I am currently new in Python and cryptography. I am trying to make a public key of SECP256K1 elliptic curve manually(without related library use), from a random generated private key as I learned. The method of generating private key is free. What matters is the process making the public key out of it.
This is what I have.
import random
import os
import time
import hashlib
def generate_private_key():
global P
while(True):
key=str(random.random())+str(os.urandom(100))+str(time.time())
key=hashlib.sha256(key.encode())
key=int(key.hexdigest(),16)
if(P>key):
return key
def generate_public_key(private_key):
global G
global P
bit=list(bin(private_key)[2:])
point=(0,0)
for i in bit:
if i=='0':
point=point_double(point, P)
elif i=='1':
point=point_double(point, P)
point=point_add(point,G, P)
return point
#Extended Euclidean Algorithm
def inverse(b,n):
r1=n
r2=b
t1=0
t2=1
while(r2>0):
q=r1//r2
t=t1-q*t2
t1=t2
t2=t
r=r1-q*r2
r1=r2
r2=r
if t1>0: return t1
else: return t1+t2
def point_double(point, P):
(x,y)=point
lam=3*(x**2)*inverse(2*y,P)
xsum=lam**2-x*2
ysum=lam*(x-xsum)-y
return xsum%P, ysum%P
def point_add(p1, p2, P):
(x1,y1)=p1
(x2, y2)=p2
if x1==x2 and y1==y2:
return point_double(p1)
lam=(y2-y1)*inverse(x2-x1, P)
xsum= lam**2-(x1+x2)
ysum= lam*(x1-xsum)-y1
return xsum%P, ysum%P
P=0xFFFFFFFFFFFFFFFFFFFFFFFFFFFFFFFFFFFFFFFFFFFFFFFFFFFFFFFEFFFFFC2F
G = (0x79BE667EF9DCBBAC55A06295CE870B07029BFCDB2DCE28D959F2815B16F81798,
0x483ADA7726A3C4655DA4FBFC0E1108A8FD17B448A68554199C47D08FFB10D4B8)
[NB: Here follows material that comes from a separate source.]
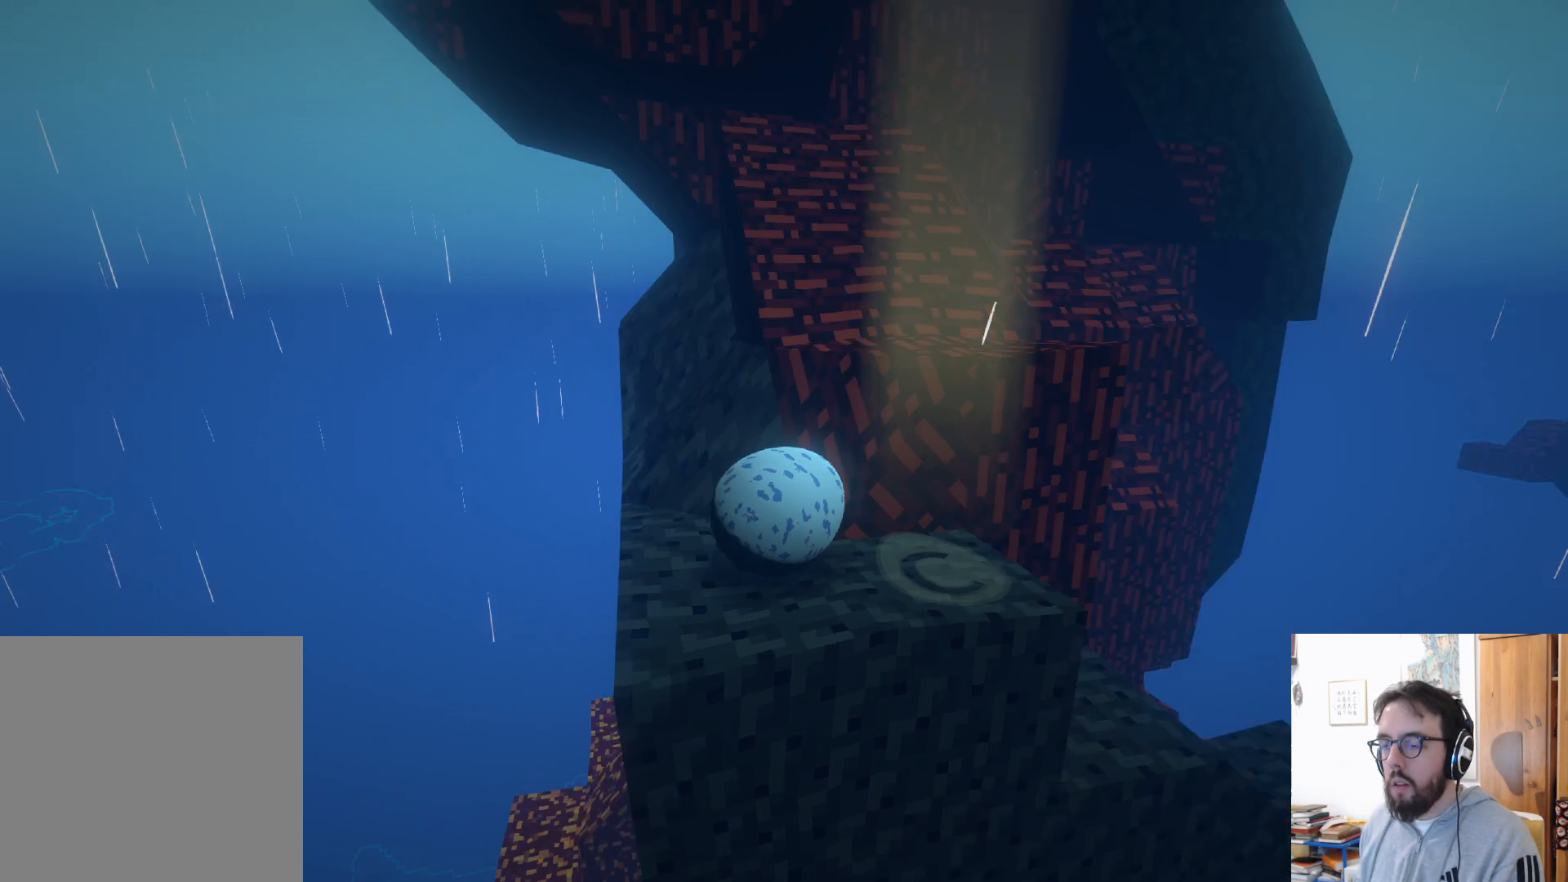
{"buttons": [], "left_stick": "down-right", "right_stick": "center", "events": [[17, "left_stick", "down"], [67, "right_stick", "down-right"], [350, "right_stick", "center"], [467, "left_stick", "down-right"]]}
private_key=generate_private_key()
#my private key
print(hex(private_key))
#public key
print(generate_public_key(private_key))
I am comparing my code's result with this website's result: https://paulmillr.com/noble/ However, I can't get a same public key out of the same private key.
This is the process what I think:
- Create a random private key.
- Create a public key using (private key * a fixed point G)
2-1. Use Double-and-Add method to avoid adding up G [private key] times because both numbers are too big to do so.
2-2. All additions are followed by (mod P). P is also a very big number, fixed.
2-3. All divisions are not literally divisions. It is an inverse of (mod P). Solving the inverse of (mod P) is done by using Extended Euclidean Algorithm('inverse' function in code).
Since I wasn't sure where to put the '%P' in code, I tried several places putting '%P', but no luck so far and ended up with the current code. I couldn't actually test the result step by step because the numbers and the amount of process were too big.